The confession by the EFCC high Command of frustration in that regard should be addressed by the Federal Government in a manner that enhances success. Perhaps, the Commission’s request for special courts to be designated to ensure speedy hearing of graft-related cases should be re-considered by the Judiciary, if it will indeed make the required difference.

In 2013, The Tide expects more co-operation and not competition among the various arms of government: the Executive, the Legislature and indeed the Judiciary. With the timely passage of  2013 fiscal budget by the National Assembly, we expect the Federal Government to consider more proactive ways of budget implementation.

Very soon, the rains will set-in, therefore, key works on Federal roads and other infrastructural pursuits must be addressed in a timely manner so that the rains would not be excuse for inaction.

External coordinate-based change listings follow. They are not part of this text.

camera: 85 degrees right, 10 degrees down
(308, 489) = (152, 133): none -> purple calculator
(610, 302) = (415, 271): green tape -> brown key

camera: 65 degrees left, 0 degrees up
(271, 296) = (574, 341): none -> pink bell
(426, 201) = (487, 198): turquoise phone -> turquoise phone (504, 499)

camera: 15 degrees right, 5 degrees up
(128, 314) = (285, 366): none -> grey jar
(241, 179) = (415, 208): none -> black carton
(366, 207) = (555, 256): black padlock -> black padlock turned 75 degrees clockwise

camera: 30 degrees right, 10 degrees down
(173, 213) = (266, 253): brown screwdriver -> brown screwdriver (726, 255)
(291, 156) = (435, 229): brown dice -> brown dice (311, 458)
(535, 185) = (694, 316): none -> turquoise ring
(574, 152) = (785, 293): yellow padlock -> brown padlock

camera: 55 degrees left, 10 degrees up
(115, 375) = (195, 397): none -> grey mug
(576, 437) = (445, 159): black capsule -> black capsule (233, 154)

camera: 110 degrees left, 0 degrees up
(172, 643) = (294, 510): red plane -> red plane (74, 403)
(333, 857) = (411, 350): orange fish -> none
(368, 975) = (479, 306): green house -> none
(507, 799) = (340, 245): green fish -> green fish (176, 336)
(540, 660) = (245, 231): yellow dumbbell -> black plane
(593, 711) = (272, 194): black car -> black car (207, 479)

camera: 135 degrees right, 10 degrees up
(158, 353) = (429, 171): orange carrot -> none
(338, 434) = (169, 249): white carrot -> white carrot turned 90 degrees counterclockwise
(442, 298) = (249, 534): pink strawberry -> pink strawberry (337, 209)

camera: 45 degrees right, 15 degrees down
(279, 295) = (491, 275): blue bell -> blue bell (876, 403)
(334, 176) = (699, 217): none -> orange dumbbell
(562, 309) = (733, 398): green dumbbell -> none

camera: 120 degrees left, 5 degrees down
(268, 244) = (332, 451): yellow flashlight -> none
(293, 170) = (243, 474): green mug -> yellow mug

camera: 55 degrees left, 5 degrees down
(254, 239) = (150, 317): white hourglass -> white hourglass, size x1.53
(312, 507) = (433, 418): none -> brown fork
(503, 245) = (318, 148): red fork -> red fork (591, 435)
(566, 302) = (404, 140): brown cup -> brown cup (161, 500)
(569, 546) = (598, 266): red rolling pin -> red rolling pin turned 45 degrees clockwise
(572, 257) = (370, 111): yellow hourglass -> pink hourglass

In 2012, a major source of friction between the Federal Government and both Chambers of the National Assembly was poor budget implementation. That should be avoided in the interest of the nation and the citizenry. Another, is the annoying implementation of various reports of inquiries, key among which is that on  Oil Subsidy Management Probe.

It is expected  therefore that the executive arm should ensure that none directly or indirectly fingered in the scam is left off the hook. There should not be any sacred cow in the recovery of all ill-gotten funds under that sub-head.

Now perhaps, is also an auspicious moment to admonish politicians against regularly heating – up the polity for phoney political gains. The election year is as far as 2015, therefore, it would be too hasty to commence unnecessary politicisation of virtually every issue of public concern and for such reasons fail always to strike a national consensus.

In 2013, we expect the political class to demonstrate better statesmanship, patriotism and indeed good citizenship, as no government can succeed without the co-operation, involvement, participation and indeed support of its well-meaning citizenry.

Now is the time to make such possible attitudinal change.